The Institute for Security+Technology released a recommendations report on the 30th April 2021 with the help of a list of industry players, to try to stem the tsunami that is ransomware.
The 81-page report says all the right kind of things, but the reader is left to wonder just how many Zoom meetings will be consumed in the delivery of some of the priority recommendations.
Co-ordinated International law enforcement and data sharing. Tick. That is a box that needs to be ticked, but we seem to gloss over the practicalities of such a sweeping statement.
Will Regulation be the answer?
The report looks to regulation as a possible solution, for both the early reporting of ransomware attacks, and the application of 20th Century anti-money laundering (AML) controls to cryptocurrency exchanges and by implication, to cryptocurrencies themselves.
Regulation is never an easy answer. Anything designed by committee is by necessity a lowest common denominator conversation. Regulation takes years when it has national boundaries, international regulation – much longer, global regulation – sigh, cough.

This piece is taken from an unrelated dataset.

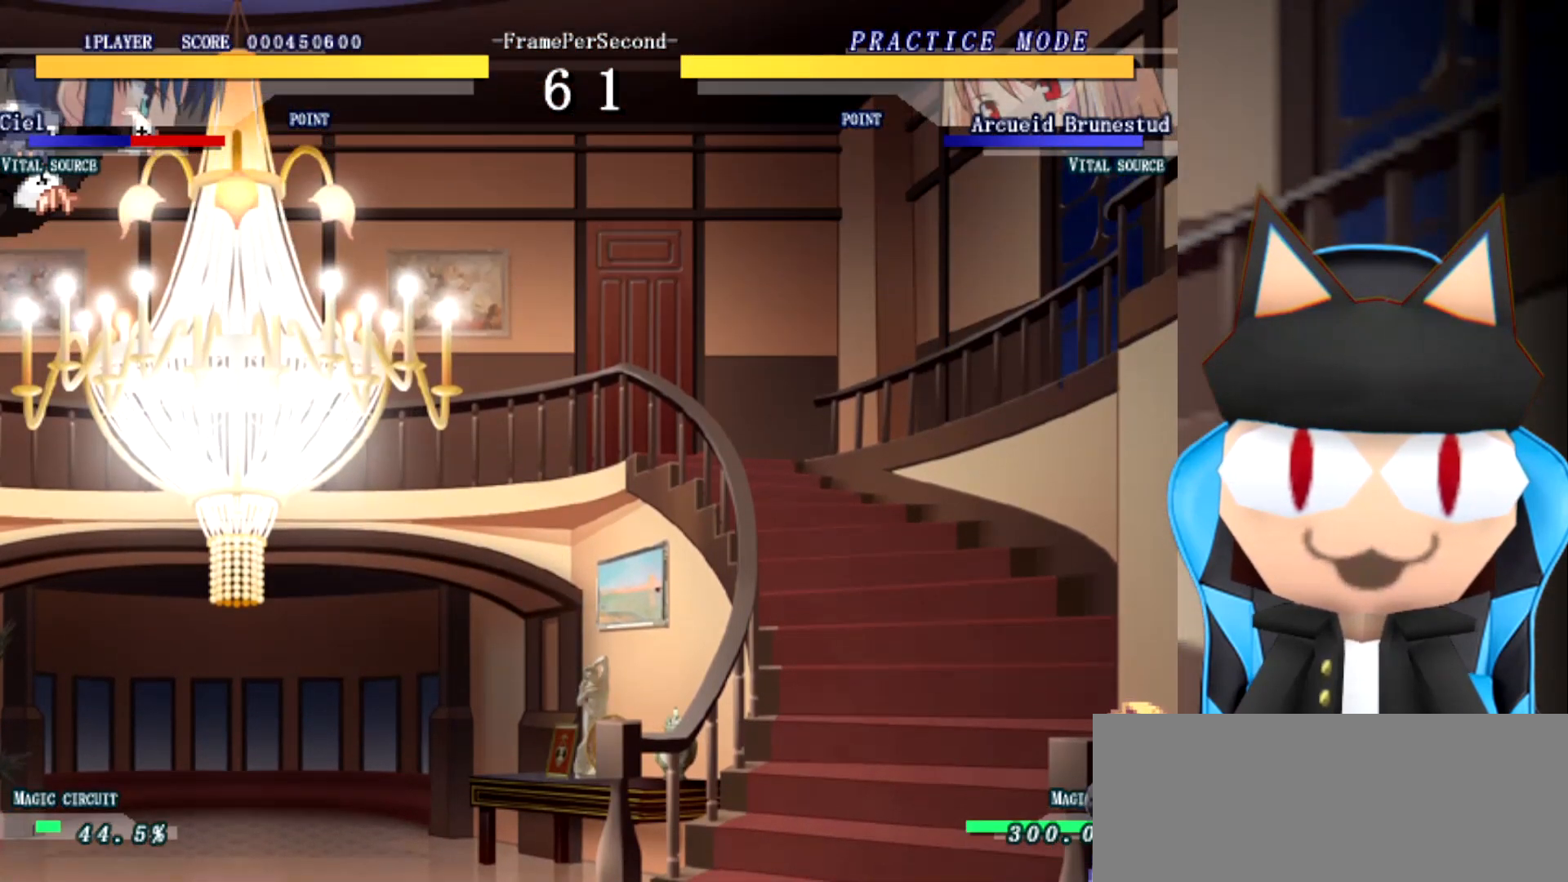
{"buttons": [], "left_stick": "left", "events": []}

And so, whilst the ideas within the recommendations are all useful and aligned with a single goal and purpose, they gloss over the practicalities in getting any of them to completion.
Rolling back the clock
Maybe we need to think back further in time to get some ideas into what can be done practically to reduce the ransomware threat.
We can go all the way back to the 17th century to look at a very similar problem that needed to be resolved.
The golden age of Piracy from about 1650 – 1730, had many similar hallmarks.
A lawless time when easy money could be made robbing commercial as well as government shipping across all of the Worlds popular trading routes.
The rewards were huge and many a ship was taken without a single shot being fired, so personal injury as a pirate was relatively rare for the times.
Islands along the trade routes profited from the spending of these pirates and protected and warned them of international interventions.
So what changed to reduce piracy to an acceptable level (after all we still have piracy in known hotspot areas today)?
Deterrents such as capital punishment for those caught as pirates did little to dissuade the behaviour. Life expectancy was short in those times and you were more likely to starve to death in your 20’s than to be hanged for piracy.
Pay pirates to catch pirates
The major improvement came with privateers. Privateers funded by governments, who were paid bounty on the capture of pirates. Essentially pirates being paid legally to capture illegal pirates.
Double agents if you will. The rewards would be substantial, often shared between the Privateers and the Government. And this piracy was all legal. Sir Francis Drake is held up as a hero in British history for attacking Spanish commercial shipping in this way. Less so by the Spanish.
Eventually the World’s navy’s were multiplied to provide escorts to commercial shipping, making piracy a far greater challenge to life and liberty.
So can we apply the same logic to bounty hunt ransomware gangs in the 21st century?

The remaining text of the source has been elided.